未来の次の恋

「ねぇ」
 デスク下のゴミ箱に捨てて立ち上がれば、そのタイミングで腕を引かれた。
「そんなに僕が嫌い?」
 直球すぎるほどの直球に、思わず顔を向けた。恐らく地毛だろう。茶色がかった黒髪の下の驚くほど整った顔立ち。嫌い? と聞いておきながら、怯える様子もなく誠を見つめる。
「嫌いと言ったことはありません」
「うん。でも距離を置こうとしている」
「そんなことは……」
 ないと言おうとしてやめた。たった一週間だが、彼の切れ者ぶりは実感している。騙されてくれるような男ではない。
「マネージャーとあまり親しくするのもどうかと思って」
 ゆっくりと彼の手を外して離れた。予知のことは言えないから、曖昧にして逃げようと思う。だが発送部屋に戻って仕事を再開しようとする誠に彼もついてくる。
「僕は加村さんと仲よくできたらと思っているんだけど」
「仲よくって」
 思わず笑ってしまった。運も実力もある者の余裕の発言だ。ついでに公私共に悩みもなく退屈しているのだろう。誠に興味がある訳ではない。思い通りの反応が返ってこない相手に意地になっているだけ。仲よくなんて言葉をさらりと口にしてしまえる彼に、また少し頑なになる。誠には気持ちのまま好き嫌いを決める自由はない。その自由を目一杯楽しんでいる彼に拒否反応が出てしまう。
「久慈さんは一年限定でやってきたマネージャーで、俺はただの総務主任ですから」
「同じ職場で働くのは一年でも、そのあと別の関係になって末永く付き合っていくかもしれないでしょう?」
 何を言っているのだと思った。訝しげな顔を向けてしまって、すぐに手元に視線を戻す。ただの戯言だ。やはりこれまで誰からも拒絶されたことのない彼が、自分の魅力に掛らない相手にちょっと興味を引く言い方をしているだけだ。別の関係なんて、友人にでもなるというのか。弱小グループ会社の一社員が、トップ企業の会長の孫と友達になれる訳がないではないか。
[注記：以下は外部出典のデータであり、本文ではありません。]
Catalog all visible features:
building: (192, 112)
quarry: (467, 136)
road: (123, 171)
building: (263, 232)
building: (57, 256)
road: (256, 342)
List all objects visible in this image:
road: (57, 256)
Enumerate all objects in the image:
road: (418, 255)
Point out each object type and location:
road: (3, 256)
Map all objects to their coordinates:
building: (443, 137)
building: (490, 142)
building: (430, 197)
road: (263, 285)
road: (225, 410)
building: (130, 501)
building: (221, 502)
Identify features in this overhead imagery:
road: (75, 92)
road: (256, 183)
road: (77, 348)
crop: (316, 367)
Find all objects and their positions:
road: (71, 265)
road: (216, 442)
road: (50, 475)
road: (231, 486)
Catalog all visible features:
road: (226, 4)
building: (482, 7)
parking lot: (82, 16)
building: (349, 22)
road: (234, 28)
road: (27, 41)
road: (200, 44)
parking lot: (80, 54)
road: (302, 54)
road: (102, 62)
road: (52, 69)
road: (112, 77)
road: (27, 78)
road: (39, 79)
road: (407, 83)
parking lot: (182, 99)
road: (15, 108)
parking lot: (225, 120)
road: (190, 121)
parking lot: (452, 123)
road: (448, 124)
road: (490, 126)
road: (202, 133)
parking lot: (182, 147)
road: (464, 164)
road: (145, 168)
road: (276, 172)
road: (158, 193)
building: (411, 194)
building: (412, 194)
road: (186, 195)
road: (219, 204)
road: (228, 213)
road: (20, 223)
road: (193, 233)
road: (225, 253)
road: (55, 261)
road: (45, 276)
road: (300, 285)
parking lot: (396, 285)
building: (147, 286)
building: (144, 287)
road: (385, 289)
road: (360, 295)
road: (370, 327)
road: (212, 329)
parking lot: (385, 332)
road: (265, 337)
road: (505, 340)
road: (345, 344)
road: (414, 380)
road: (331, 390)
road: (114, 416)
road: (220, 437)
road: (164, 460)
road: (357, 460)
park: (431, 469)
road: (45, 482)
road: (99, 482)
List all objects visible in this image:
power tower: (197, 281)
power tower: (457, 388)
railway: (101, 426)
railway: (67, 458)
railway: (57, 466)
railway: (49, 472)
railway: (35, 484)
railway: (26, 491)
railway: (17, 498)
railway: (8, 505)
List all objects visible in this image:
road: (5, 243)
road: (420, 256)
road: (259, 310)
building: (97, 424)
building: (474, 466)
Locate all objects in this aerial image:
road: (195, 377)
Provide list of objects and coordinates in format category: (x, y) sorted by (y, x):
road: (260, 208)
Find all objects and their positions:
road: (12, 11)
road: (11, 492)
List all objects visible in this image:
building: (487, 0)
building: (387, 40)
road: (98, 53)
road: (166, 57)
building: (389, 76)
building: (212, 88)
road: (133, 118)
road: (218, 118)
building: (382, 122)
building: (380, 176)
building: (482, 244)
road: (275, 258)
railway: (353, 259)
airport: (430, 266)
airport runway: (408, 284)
マネージャーというだけでも恐れ多い。馬鹿馬鹿しくなって、もう黙って手を動かすことにする。
「それ、オーダーされた書類の発送だよね。先週も一人で残業していた。僕も手伝っていいかな?」
「……マネージャーがする仕事ではありません」
「どうして? やってはいけない仕事なんてないよ」
「今は人に一から教えるほど元気ではありません」
「大丈夫。見ていて大体分かったから」
 そう言って彼は本当に発送作業を始めてしまった。その様子に諦めの境地になって、もう好きにしてくれと思う。一件でも終わらせてくれればいい。月曜の朝の集荷の前に、ミスがないかチェックし直せばいい。そう思う誠の隣で、彼はさらさらと仕事を熟していく。
「……凄い。地名に詳しいんですね」
 もう話さないつもりが、つい零れてしまった。彼が封筒に書いた文字に目を奪われる。手元にあるのは忙しいオペレーターが書いたメモだから、住所が不完全だったり漢字が間違っていることも少なくない。のと之の違いやつとツの違いなど、こちらで調べて訂正しなければならないものを、彼が正確に記入し直しているのに気づいてしまう。
「外回りをしていた頃の知識があるんだ」
 脈絡のない言い方をしたのに、彼はこちらの意図を掴んで返してきた。まるで誠に話しかけられたのが嬉しいというように、ふわりと笑う。不意討ちのそんな顔は反則だ。慌てて視線を外して作業に戻る。大体分かったという言葉は強がりではなく、彼は二十種類以上ある書類に戸惑うことなく発送物の完成品を作り上げていった。この一週間、本当に誠の仕事を見ていたらしい。
「これ、メモが間違っていた場合の訂正も全部加村さんがやってくれているんだよね」
「……そうですね。漢字が間違っていても届くでしょうけど、失礼になりますから」
 手を動かしながら聞いてくるから、返さない訳にはいかなかった。
「封筒に両面テープを貼って部署毎の判子を押しておくのも加村さんだね」
「発送の下準備ですから」
「初めから糊付けしてある封筒を発注することはしないの?」
「高いんですよ。小さな会社ですから経費削減です」
 淡々と返せば、その後彼が何かを考えるように静かになった。ちょうどいいので手元の作業に集中していれば、六時半を過ぎたところで全て片付いてしまう。